Issue
I am trying to compare logistic regression in R glm stats package and Scikit-learn Python. Here is my dataset. dataset.
Here is python code
import pandas as pd
from sklearn.linear_model import LogisticRegression
df = pd.read_csv("dataset.csv")
df = df.join(pd.get_dummies(df['var2'], prefix = 'var2', drop_first= True))
df.drop(columns = ['var2'], inplace = True)

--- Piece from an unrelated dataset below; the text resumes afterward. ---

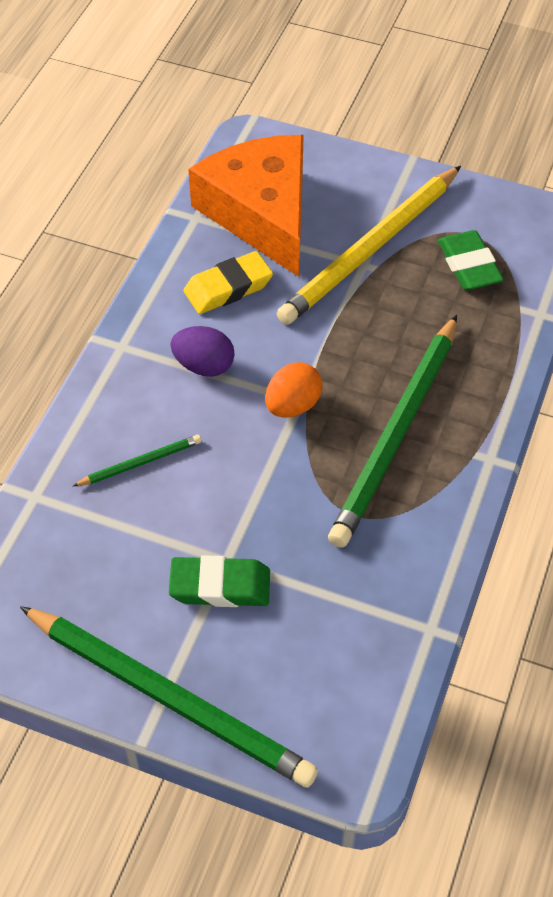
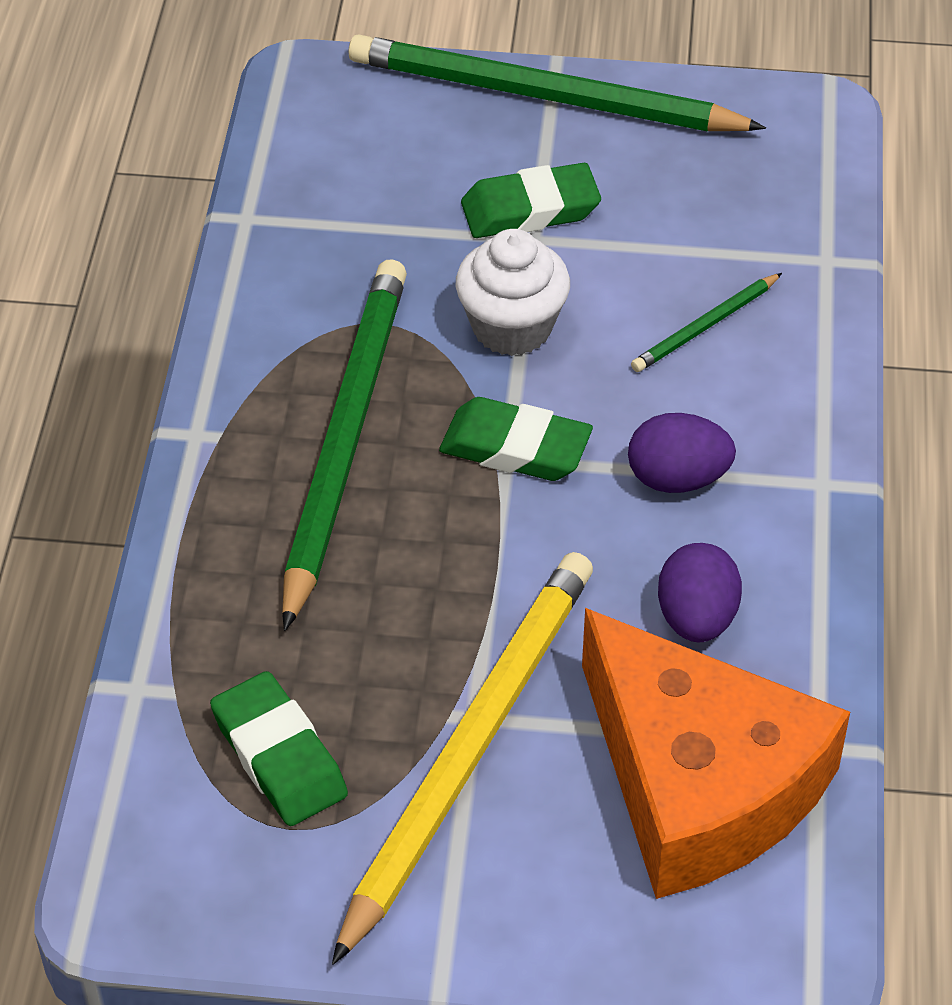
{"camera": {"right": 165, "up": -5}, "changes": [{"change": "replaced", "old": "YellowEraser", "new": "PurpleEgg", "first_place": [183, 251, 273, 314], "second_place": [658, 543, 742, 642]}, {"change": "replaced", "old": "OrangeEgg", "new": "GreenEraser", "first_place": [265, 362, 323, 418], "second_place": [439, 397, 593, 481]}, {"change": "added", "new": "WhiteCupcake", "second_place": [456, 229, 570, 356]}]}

X = df.loc[:,df.columns != 'y']
y = df.y
model = LogisticRegression(fit_intercept=True, penalty = 'none' )
model.fit(X, y)
prob = model.predict_proba(X)
model.coef_
Here are the coefficients:
var1, var3, var4, var2_B, var2_C
-1.833653e-07, 2.823982e-12, 2.568188e-12, -4.116901e-13, 5.514602e-14
And here is corresponding R code:
df=read_csv(file = "dataset.csv")
glm_fit <- glm(y ~.,data = df, family=binomial(link = 'logit'))
summary(glm_fit)
Here are coefficients:
(Intercept) -6.459e-01
var1 -1.042e-07
var2B -7.731e-01
var2C 1.880e+00
var3 -1.124e-04
var4 2.994e-03
It is easy to check that matrix that goes into solver is the same in both case. As you can see, coefficients are drastically different. Also ROC AUC in R comes up way better than in Python. I understand that different solvers are used, but difference in solution seems too big. Is there way to troubleshoot it?
Solution
Indeed it seems to be a matter of the lbfgs
solver (the default used by sklearn
) failing to work well on unscaled input data. Scaling the inputs first and modifying the coefficients accordingly, I recover basically the same coefficients you reported from glm
:
from sklearn.preprocessing import StandardScaler
scaler = StandardScaler()
X_sc = scaler.fit_transform(X)
model.fit(X_sc, y)
model.coef_ / scaler.scale_
The sag
and saga
solvers suffer the same fate, while newton-cg
actually gets close and throws convergence warnings. Increasing the number of iterations just adds a warning about rounding errors preventing better convergence.